Go through the entries and copy every one exactly.

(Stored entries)
▬▬▬

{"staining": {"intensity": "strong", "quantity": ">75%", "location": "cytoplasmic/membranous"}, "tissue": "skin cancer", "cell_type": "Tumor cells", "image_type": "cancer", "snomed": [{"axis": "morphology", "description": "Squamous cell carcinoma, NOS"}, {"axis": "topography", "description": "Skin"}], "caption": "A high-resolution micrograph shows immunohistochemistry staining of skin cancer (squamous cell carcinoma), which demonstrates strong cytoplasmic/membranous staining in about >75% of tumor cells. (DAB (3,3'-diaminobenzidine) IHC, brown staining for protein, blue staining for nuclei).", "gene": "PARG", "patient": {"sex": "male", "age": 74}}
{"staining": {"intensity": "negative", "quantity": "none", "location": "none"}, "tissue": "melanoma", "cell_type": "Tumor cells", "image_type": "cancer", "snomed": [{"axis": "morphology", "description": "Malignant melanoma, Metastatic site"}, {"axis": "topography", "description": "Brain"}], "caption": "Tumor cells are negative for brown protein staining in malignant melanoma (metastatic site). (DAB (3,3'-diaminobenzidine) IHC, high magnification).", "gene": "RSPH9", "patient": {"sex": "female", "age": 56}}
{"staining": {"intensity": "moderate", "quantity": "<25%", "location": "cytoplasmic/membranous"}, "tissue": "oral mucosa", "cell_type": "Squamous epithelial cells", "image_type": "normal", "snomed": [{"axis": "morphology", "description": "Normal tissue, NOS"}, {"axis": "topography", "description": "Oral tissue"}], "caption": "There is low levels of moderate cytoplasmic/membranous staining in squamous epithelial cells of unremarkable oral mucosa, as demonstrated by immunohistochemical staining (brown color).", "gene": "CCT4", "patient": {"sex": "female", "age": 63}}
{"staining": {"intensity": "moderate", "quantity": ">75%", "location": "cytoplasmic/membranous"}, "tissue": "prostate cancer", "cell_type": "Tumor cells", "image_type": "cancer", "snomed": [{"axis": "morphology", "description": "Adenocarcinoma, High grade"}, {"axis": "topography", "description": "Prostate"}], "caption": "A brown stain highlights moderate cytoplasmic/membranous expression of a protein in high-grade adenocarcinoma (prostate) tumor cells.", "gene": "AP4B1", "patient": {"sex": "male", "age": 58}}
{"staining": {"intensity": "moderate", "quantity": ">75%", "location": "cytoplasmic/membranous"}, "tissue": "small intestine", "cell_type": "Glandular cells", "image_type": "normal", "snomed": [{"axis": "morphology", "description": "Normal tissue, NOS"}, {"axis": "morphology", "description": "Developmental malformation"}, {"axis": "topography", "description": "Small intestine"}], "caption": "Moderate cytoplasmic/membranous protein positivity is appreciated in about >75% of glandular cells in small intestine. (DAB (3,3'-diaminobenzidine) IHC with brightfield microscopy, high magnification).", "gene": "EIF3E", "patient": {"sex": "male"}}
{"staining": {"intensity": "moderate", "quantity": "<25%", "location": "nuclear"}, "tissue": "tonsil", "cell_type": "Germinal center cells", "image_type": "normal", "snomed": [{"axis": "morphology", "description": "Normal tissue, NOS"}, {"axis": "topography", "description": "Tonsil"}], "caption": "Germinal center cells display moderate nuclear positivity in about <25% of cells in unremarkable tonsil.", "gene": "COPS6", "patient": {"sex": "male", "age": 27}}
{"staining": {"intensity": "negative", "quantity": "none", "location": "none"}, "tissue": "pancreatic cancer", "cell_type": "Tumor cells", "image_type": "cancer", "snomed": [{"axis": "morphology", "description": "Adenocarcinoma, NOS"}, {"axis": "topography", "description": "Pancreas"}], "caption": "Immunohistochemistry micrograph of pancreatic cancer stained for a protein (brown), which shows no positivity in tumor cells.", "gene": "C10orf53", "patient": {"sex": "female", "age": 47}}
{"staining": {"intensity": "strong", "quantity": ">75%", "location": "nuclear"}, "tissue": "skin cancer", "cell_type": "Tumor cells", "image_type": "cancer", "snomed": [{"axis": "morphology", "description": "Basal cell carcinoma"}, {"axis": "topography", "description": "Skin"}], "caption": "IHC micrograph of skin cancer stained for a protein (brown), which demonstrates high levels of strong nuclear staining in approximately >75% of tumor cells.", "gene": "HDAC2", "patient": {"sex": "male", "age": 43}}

▬▬▬

#### THE ANSWER
{"staining": {"intensity": "strong", "quantity": ">75%", "location": "cytoplasmic/membranous"}, "tissue": "skin cancer", "cell_type": "Tumor cells", "image_type": "cancer", "snomed": [{"axis": "morphology", "description": "Squamous cell carcinoma, NOS"}, {"axis": "topography", "description": "Skin"}], "caption": "A high-resolution micrograph shows immunohistochemistry staining of skin cancer (squamous cell carcinoma), which demonstrates strong cytoplasmic/membranous staining in about >75% of tumor cells. (DAB (3,3'-diaminobenzidine) IHC, brown staining for protein, blue staining for nuclei).", "gene": "PARG", "patient": {"sex": "male", "age": 74}}
{"staining": {"intensity": "negative", "quantity": "none", "location": "none"}, "tissue": "melanoma", "cell_type": "Tumor cells", "image_type": "cancer", "snomed": [{"axis": "morphology", "description": "Malignant melanoma, Metastatic site"}, {"axis": "topography", "description": "Brain"}], "caption": "Tumor cells are negative for brown protein staining in malignant melanoma (metastatic site). (DAB (3,3'-diaminobenzidine) IHC, high magnification).", "gene": "RSPH9", "patient": {"sex": "female", "age": 56}}
{"staining": {"intensity": "moderate", "quantity": "<25%", "location": "cytoplasmic/membranous"}, "tissue": "oral mucosa", "cell_type": "Squamous epithelial cells", "image_type": "normal", "snomed": [{"axis": "morphology", "description": "Normal tissue, NOS"}, {"axis": "topography", "description": "Oral tissue"}], "caption": "There is low levels of moderate cytoplasmic/membranous staining in squamous epithelial cells of unremarkable oral mucosa, as demonstrated by immunohistochemical staining (brown color).", "gene": "CCT4", "patient": {"sex": "female", "age": 63}}
{"staining": {"intensity": "moderate", "quantity": ">75%", "location": "cytoplasmic/membranous"}, "tissue": "prostate cancer", "cell_type": "Tumor cells", "image_type": "cancer", "snomed": [{"axis": "morphology", "description": "Adenocarcinoma, High grade"}, {"axis": "topography", "description": "Prostate"}], "caption": "A brown stain highlights moderate cytoplasmic/membranous expression of a protein in high-grade adenocarcinoma (prostate) tumor cells.", "gene": "AP4B1", "patient": {"sex": "male", "age": 58}}
{"staining": {"intensity": "moderate", "quantity": ">75%", "location": "cytoplasmic/membranous"}, "tissue": "small intestine", "cell_type": "Glandular cells", "image_type": "normal", "snomed": [{"axis": "morphology", "description": "Normal tissue, NOS"}, {"axis": "morphology", "description": "Developmental malformation"}, {"axis": "topography", "description": "Small intestine"}], "caption": "Moderate cytoplasmic/membranous protein positivity is appreciated in about >75% of glandular cells in small intestine. (DAB (3,3'-diaminobenzidine) IHC with brightfield microscopy, high magnification).", "gene": "EIF3E", "patient": {"sex": "male"}}
{"staining": {"intensity": "moderate", "quantity": "<25%", "location": "nuclear"}, "tissue": "tonsil", "cell_type": "Germinal center cells", "image_type": "normal", "snomed": [{"axis": "morphology", "description": "Normal tissue, NOS"}, {"axis": "topography", "description": "Tonsil"}], "caption": "Germinal center cells display moderate nuclear positivity in about <25% of cells in unremarkable tonsil.", "gene": "COPS6", "patient": {"sex": "male", "age": 27}}
{"staining": {"intensity": "negative", "quantity": "none", "location": "none"}, "tissue": "pancreatic cancer", "cell_type": "Tumor cells", "image_type": "cancer", "snomed": [{"axis": "morphology", "description": "Adenocarcinoma, NOS"}, {"axis": "topography", "description": "Pancreas"}], "caption": "Immunohistochemistry micrograph of pancreatic cancer stained for a protein (brown), which shows no positivity in tumor cells.", "gene": "C10orf53", "patient": {"sex": "female", "age": 47}}
{"staining": {"intensity": "strong", "quantity": ">75%", "location": "nuclear"}, "tissue": "skin cancer", "cell_type": "Tumor cells", "image_type": "cancer", "snomed": [{"axis": "morphology", "description": "Basal cell carcinoma"}, {"axis": "topography", "description": "Skin"}], "caption": "IHC micrograph of skin cancer stained for a protein (brown), which demonstrates high levels of strong nuclear staining in approximately >75% of tumor cells.", "gene": "HDAC2", "patient": {"sex": "male", "age": 43}}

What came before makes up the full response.